New Residential: Peninsula Neighborhood, Iowa City – Peninsula Neighborhood Development Corp.
The Peninsula Neighborhood is mix of home types similar to the historic neighborhoods of cities in the Mississippi River region of the upper Midwest. Like those historic places we admire, this neighborhood is a walkable place with a mixture of home types and historic styles within a 5 minute or so walk of places to shop, work, and recreate. Townhouses, single family homes, condominium flats, and flex homes (live over the store/office) create a rich visual environment while providing elegant places to live for people with a variety of household sizes and lifestyles.
The streets are narrower than most new suburban streets and lined with sidewalks and street trees. This slows automobiles down and makes streets easier to walk across.
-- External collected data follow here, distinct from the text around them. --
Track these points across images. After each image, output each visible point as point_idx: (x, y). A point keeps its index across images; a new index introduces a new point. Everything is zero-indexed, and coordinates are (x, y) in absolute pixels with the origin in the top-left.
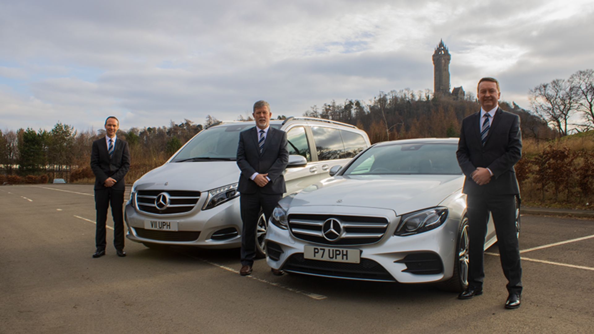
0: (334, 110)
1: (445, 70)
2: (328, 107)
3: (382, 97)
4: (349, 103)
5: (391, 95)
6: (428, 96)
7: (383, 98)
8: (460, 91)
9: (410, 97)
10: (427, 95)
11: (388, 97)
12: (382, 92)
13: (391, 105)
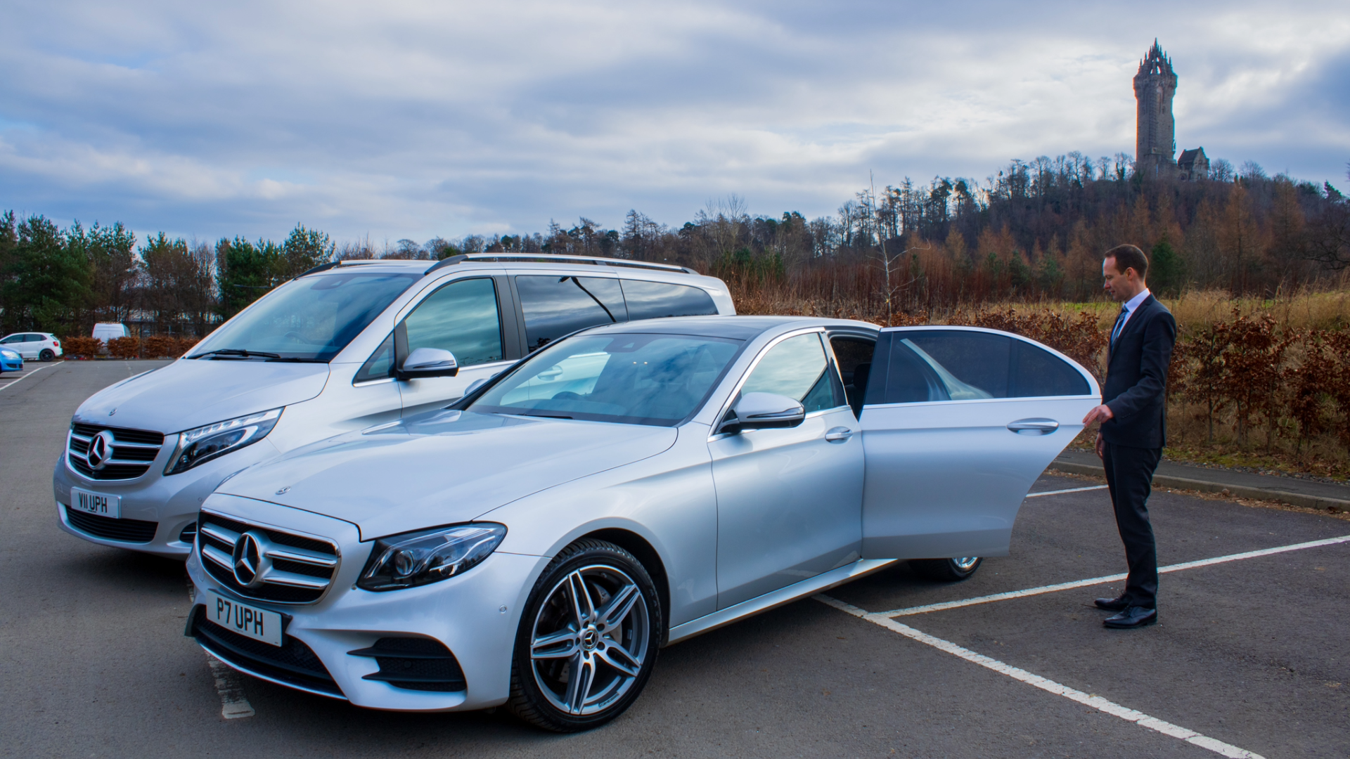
0: (908, 200)
1: (1164, 110)
2: (894, 195)
3: (1016, 171)
4: (942, 185)
5: (1037, 167)
6: (1123, 170)
7: (1018, 174)
8: (1197, 159)
9: (1081, 172)
10: (1120, 168)
11: (1032, 173)
12: (1018, 161)
13: (1036, 190)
Sidewalks and street trees provide walkers with a safe, sheltered and beautiful path away from automobile traffic.
Renovated Residential: Van Allen Building , Clinton – InVision Architecture
Vacant for several years and later placed on the National Register of Historic Places; this building was noticed by a not-for-profit developer interested in affordable housing. The plan was to maintain a retail commitment on the ground floor and convert the upper floors into mixed-income housing. Nineteen units were designed occupying the upper three floors of open plan formerly used as retail space.
The building was renovated in a historically appropriate manner. It retains its original hardwood floors, window openings, and trim, and is decorated using many of the original paint colors.
New Commercial/Civic: America ’s River Project, Dubuque – City of Dubuque
America’s River at the Port of Dubuque is a major tourism and cultural attraction that nestles next to the Mississippi River and is thoroughly integrated with historic downtown Dubuque.
Renovated Commercial/Civic: Strand Theater, Grinnell – Jim Ramsey, Strand
Originally built in 1916, the single-screen theater closed in 2002 and the operators suggested it might be economically desirable to build a multiplex on the edge of town, allowing for more parking than the downtown had to offer. A group of local investors (Strand LLC) were gifted the theater by its owners, as well as an adjacent building shell (no roof following a 1998 snowstorm). They committed to creating a three-plex on the site of the theater plus the adjacent lot. A local fundraising campaign generated $100,000 to restore the old 1916 facade. The total project exceeded $1.5 million.
The building is a beautiful testament to Grinnell’s commitment to maintaining its historic downtown and making efficient use of its existing infrastructure. The renovation is a delightful integration of historic elements with modern technology.